:: Study material

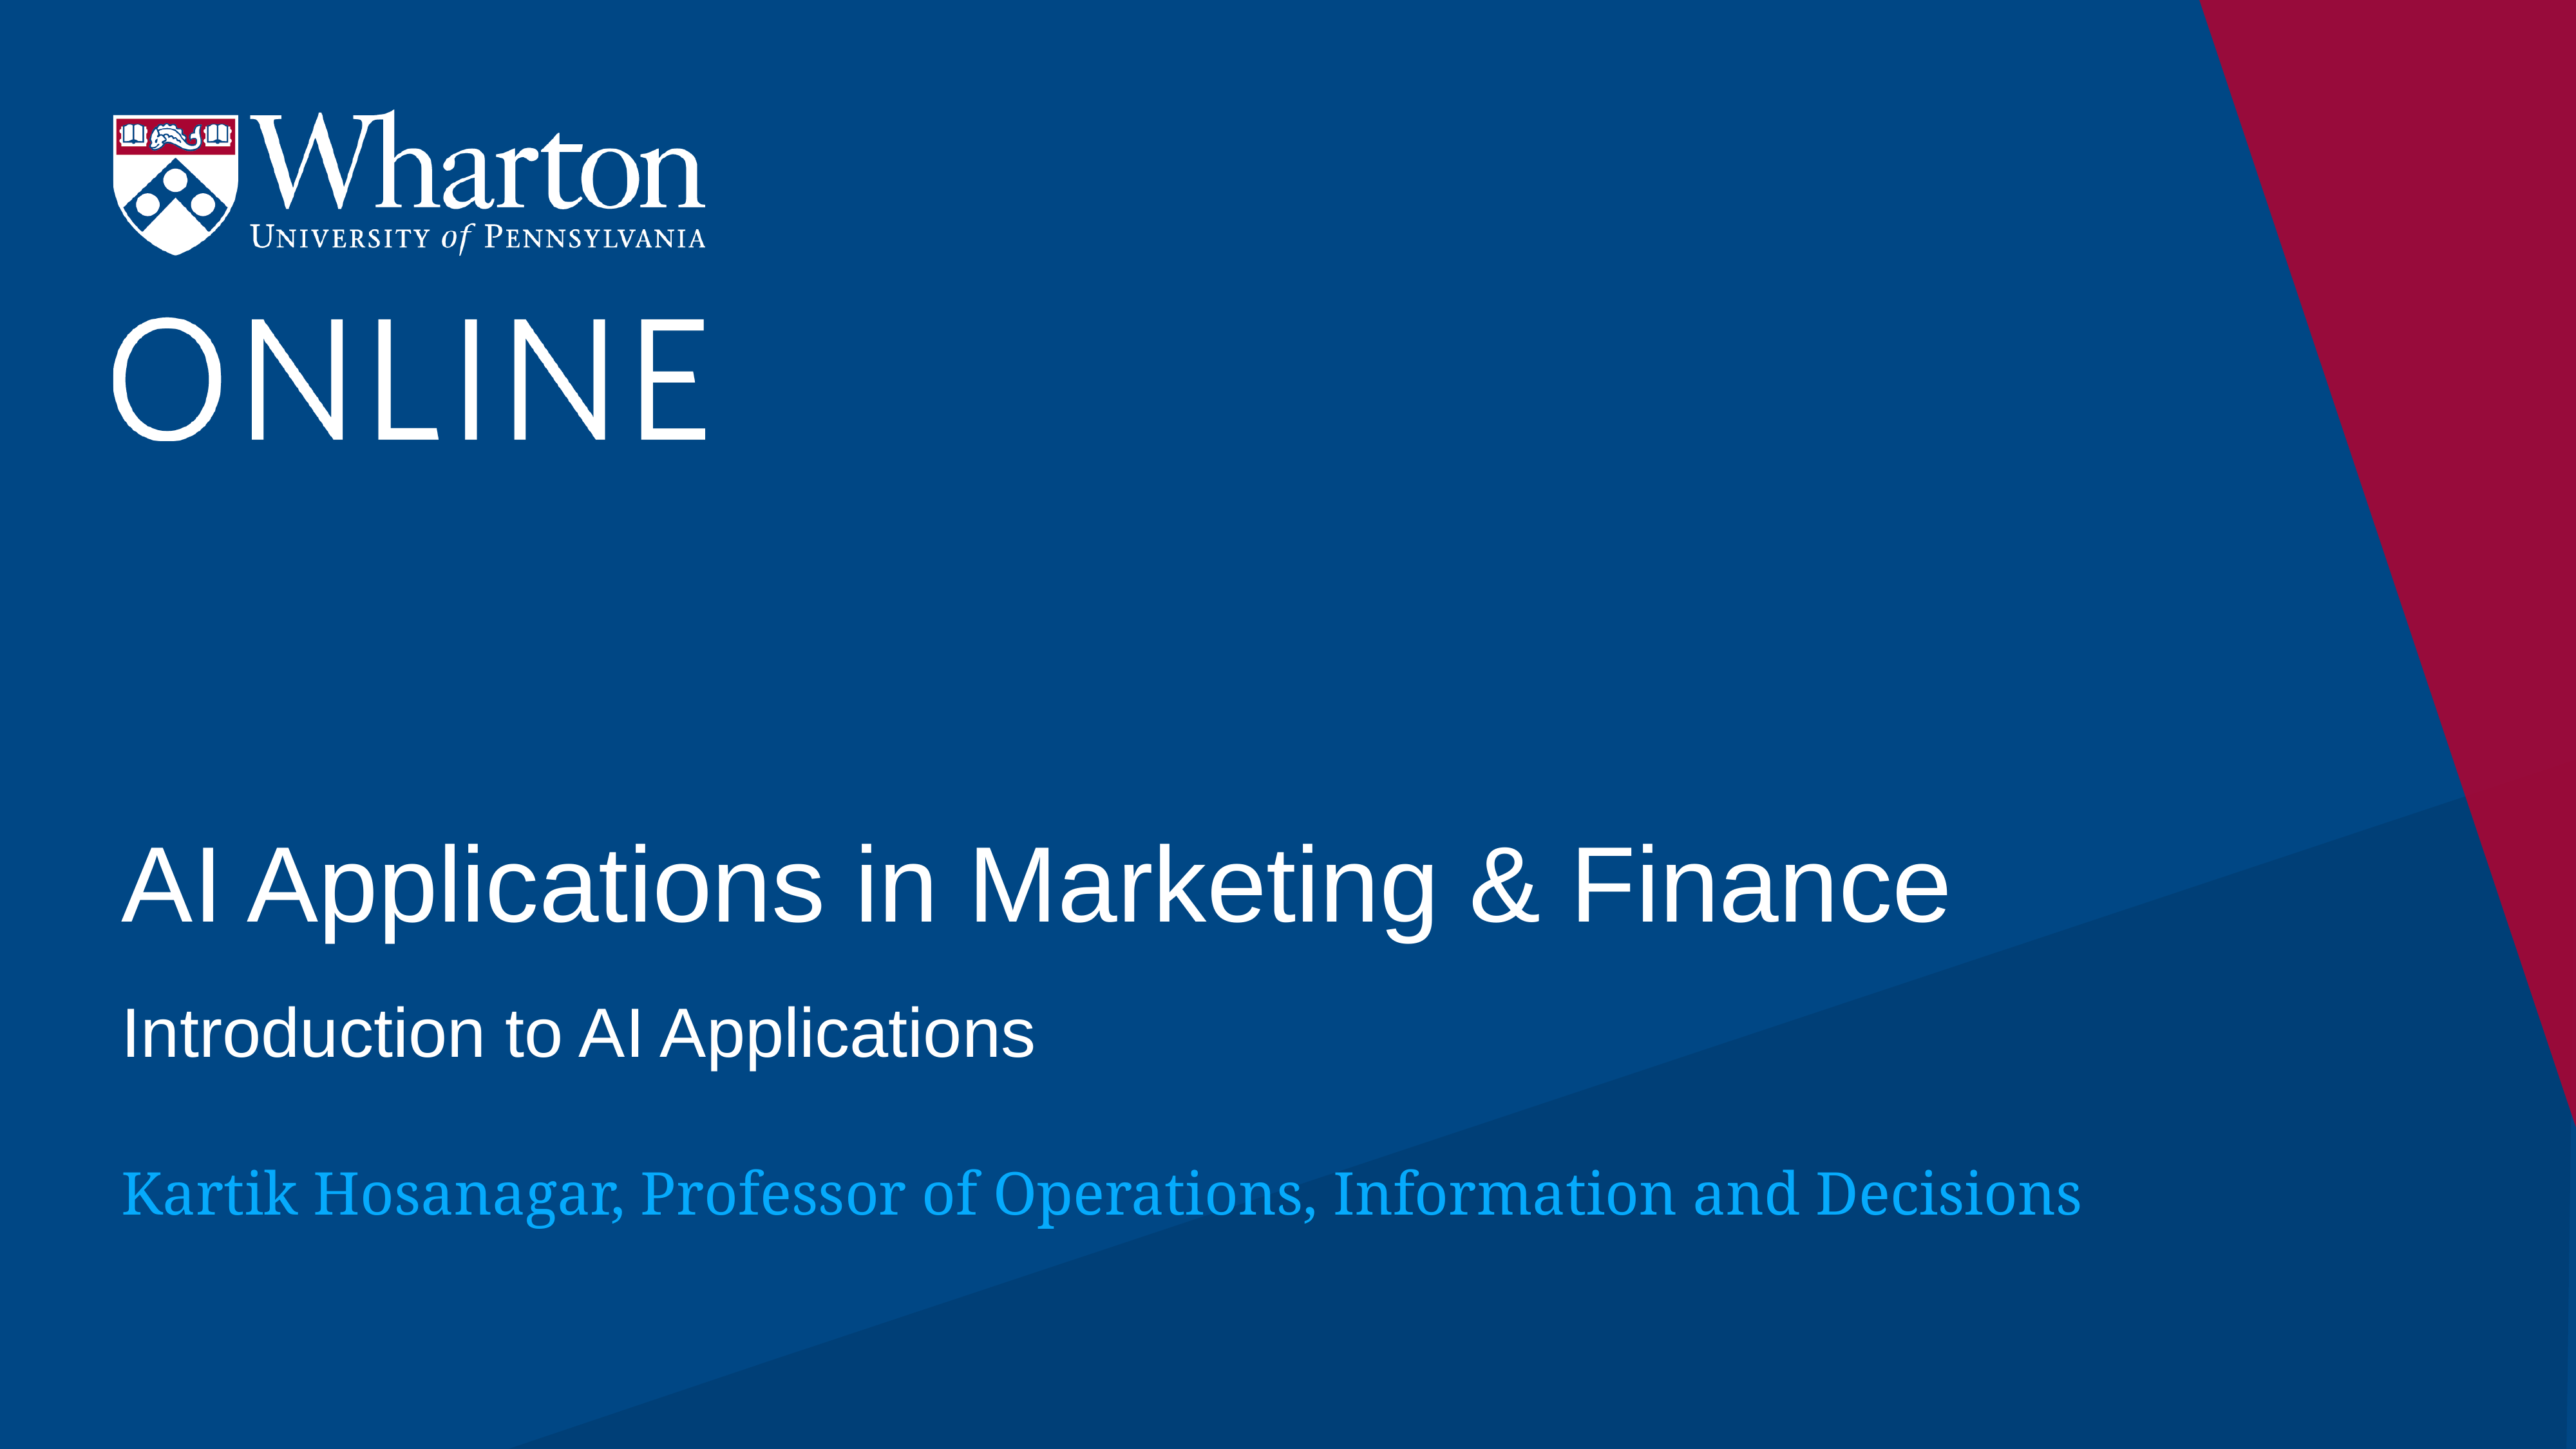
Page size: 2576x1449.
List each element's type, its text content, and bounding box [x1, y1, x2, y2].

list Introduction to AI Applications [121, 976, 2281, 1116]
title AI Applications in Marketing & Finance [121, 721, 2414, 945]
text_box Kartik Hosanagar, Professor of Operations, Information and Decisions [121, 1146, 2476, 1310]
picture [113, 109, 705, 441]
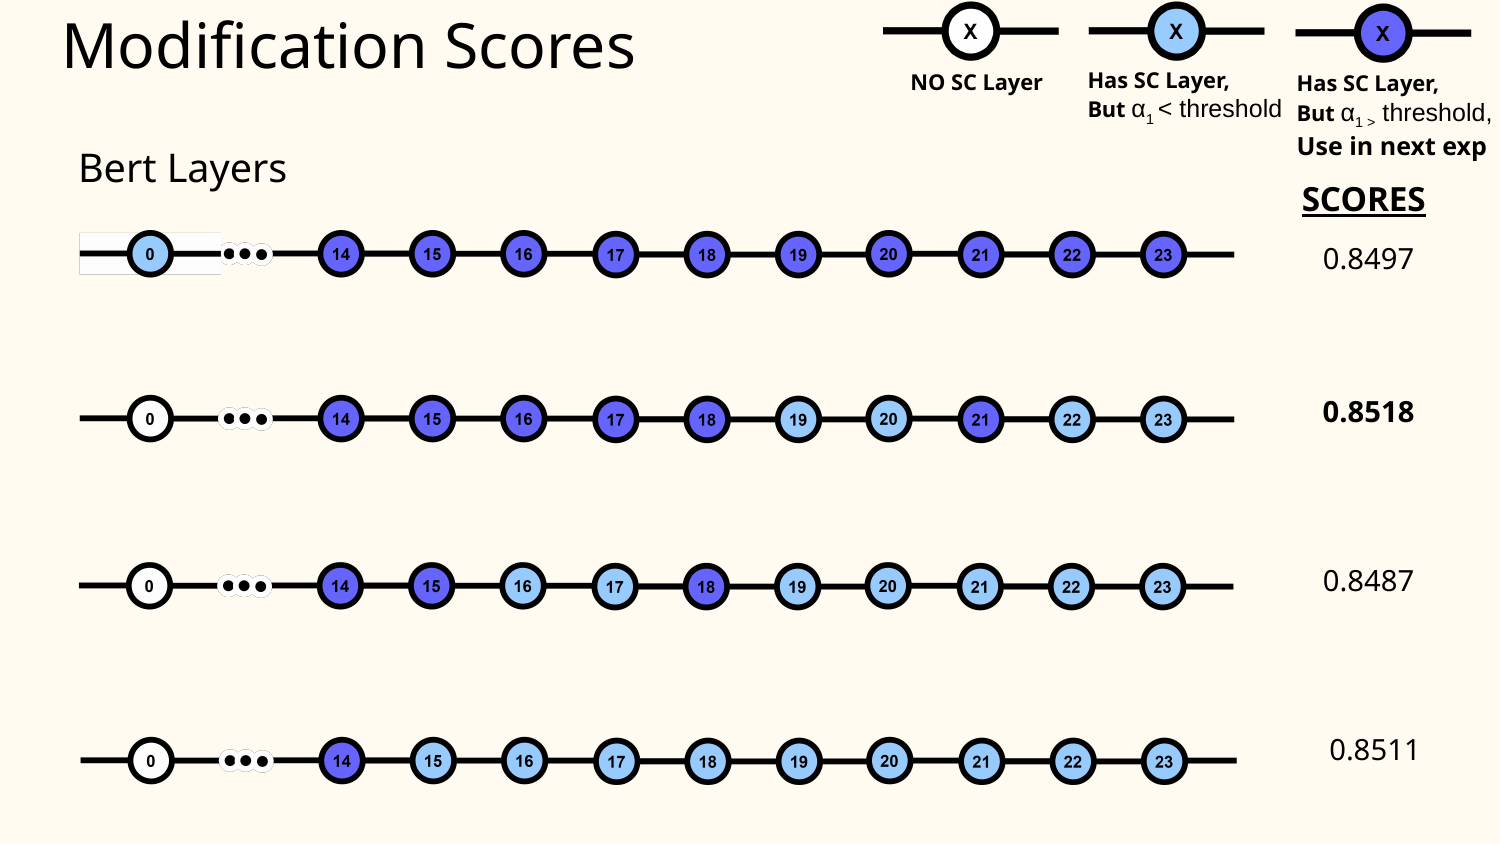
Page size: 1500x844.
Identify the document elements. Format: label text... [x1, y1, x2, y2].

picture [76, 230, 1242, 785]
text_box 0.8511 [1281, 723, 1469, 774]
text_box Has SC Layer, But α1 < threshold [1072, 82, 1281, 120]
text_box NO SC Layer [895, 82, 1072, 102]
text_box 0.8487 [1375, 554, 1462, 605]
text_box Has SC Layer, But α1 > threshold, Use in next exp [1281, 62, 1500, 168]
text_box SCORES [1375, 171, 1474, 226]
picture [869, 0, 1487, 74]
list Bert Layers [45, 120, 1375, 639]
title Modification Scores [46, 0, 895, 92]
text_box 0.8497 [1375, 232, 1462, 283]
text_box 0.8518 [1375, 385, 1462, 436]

::::

Your task: The copy must start at the line containing "List each element's" and stop at the last line of the listing, both included, with every line exact and no pictures.

Solution to this task:
List each element's type, its text content, and bounding box [x1, y1, x2, y2].

list Introduction to AI Applications [121, 976, 2281, 1116]
title AI Applications in Marketing & Finance [121, 721, 2414, 945]
text_box Kartik Hosanagar, Professor of Operations, Information and Decisions [121, 1146, 2476, 1310]
picture [113, 109, 705, 441]
Page size: 1500x844.
Identify the document elements. Format: label text... [x1, y1, x2, y2].

picture [76, 230, 1242, 785]
text_box 0.8511 [1281, 723, 1469, 774]
text_box Has SC Layer, But α1 < threshold [1072, 82, 1281, 120]
text_box NO SC Layer [895, 82, 1072, 102]
text_box 0.8487 [1375, 554, 1462, 605]
text_box Has SC Layer, But α1 > threshold, Use in next exp [1281, 62, 1500, 168]
text_box SCORES [1375, 171, 1474, 226]
picture [869, 0, 1487, 74]
list Bert Layers [45, 120, 1375, 639]
title Modification Scores [46, 0, 895, 92]
text_box 0.8497 [1375, 232, 1462, 283]
text_box 0.8518 [1375, 385, 1462, 436]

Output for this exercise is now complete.